Compared with women with the lowest body mass index (BMIs), 18.5-22.9 kilograms per square meter, women with the highest BMIs, greater than 30, had almost twice the risk of early-onset of colorectal cancer, Xinhua news agency reported.
"Our findings really highlight the importance of maintaining a healthy weight, beginning in early adulthood for the prevention of early-onset colorectal cancer," said Yin Cao, Assistant Professor of surgery in the Division of Public Health Sciences at Washington University.
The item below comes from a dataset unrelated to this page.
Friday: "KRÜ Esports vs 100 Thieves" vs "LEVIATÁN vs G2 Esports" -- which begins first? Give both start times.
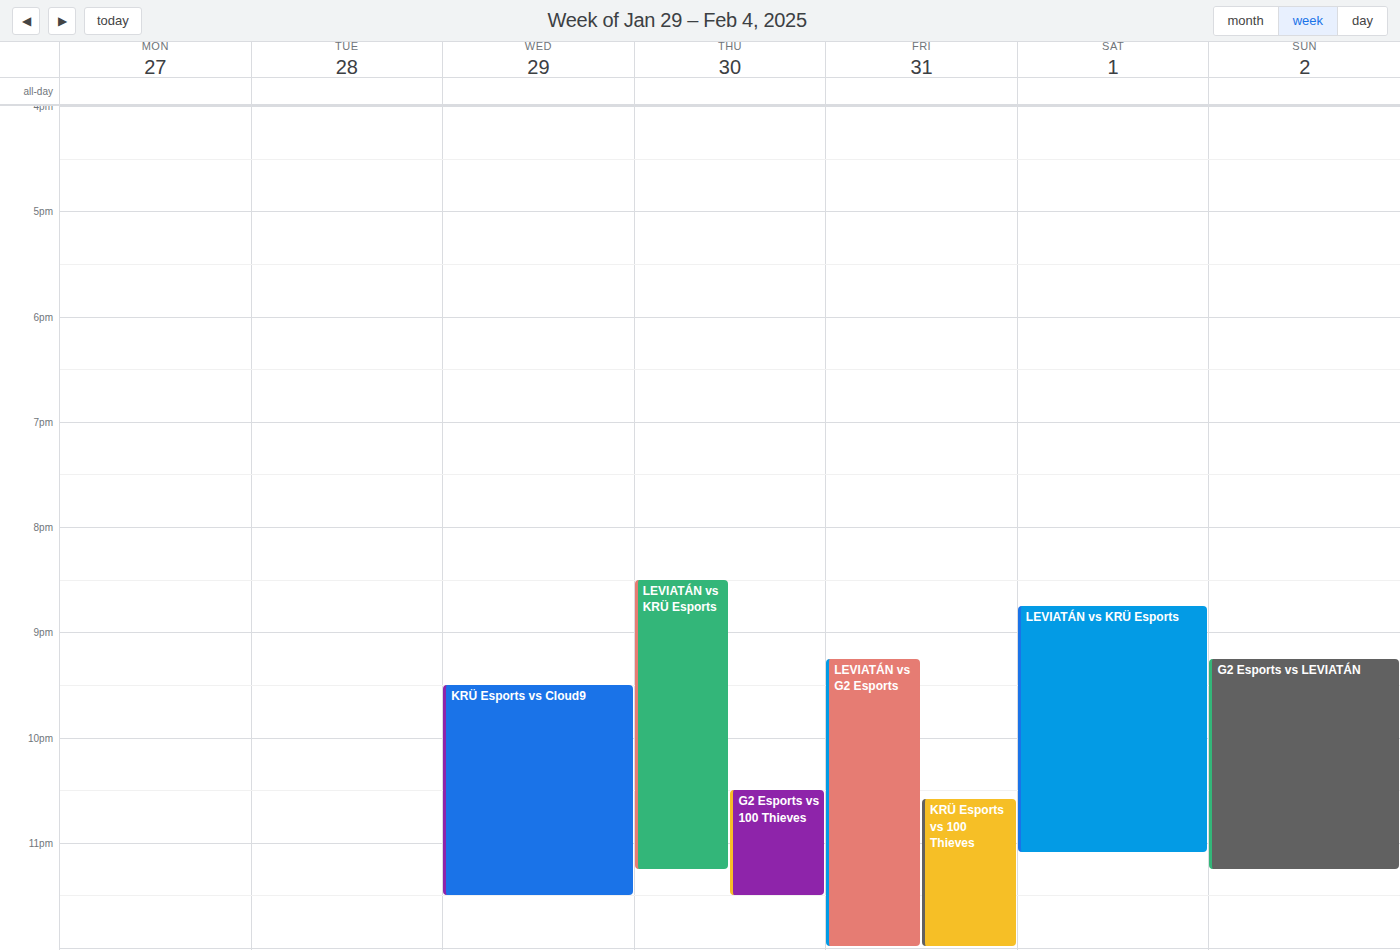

"We hypothesised that the obesity epidemic may partially contribute to this national and global concern in early-onset colorectal cancer rates, but we were surprised by the strength of the link and the contribution of obesity and weight change since early adulthood," Cao said.
For the study, published in the journal JAMA Oncology, the team included data from 85,256 women aged 25 to 44.
They emphasised that this is an association study, which does not establish that increasing weight is a cause of early-onset colorectal cancer.
More studies are needed to uncover the best ways to identify young people at high risk of colorectal cancer at younger ages.
The American Cancer Society recently lowered the recommended age at which most people should undergo a first screening colonoscopy. The new guidelines recommend screening beginning at age 45, down from the previous recommendation of age 50.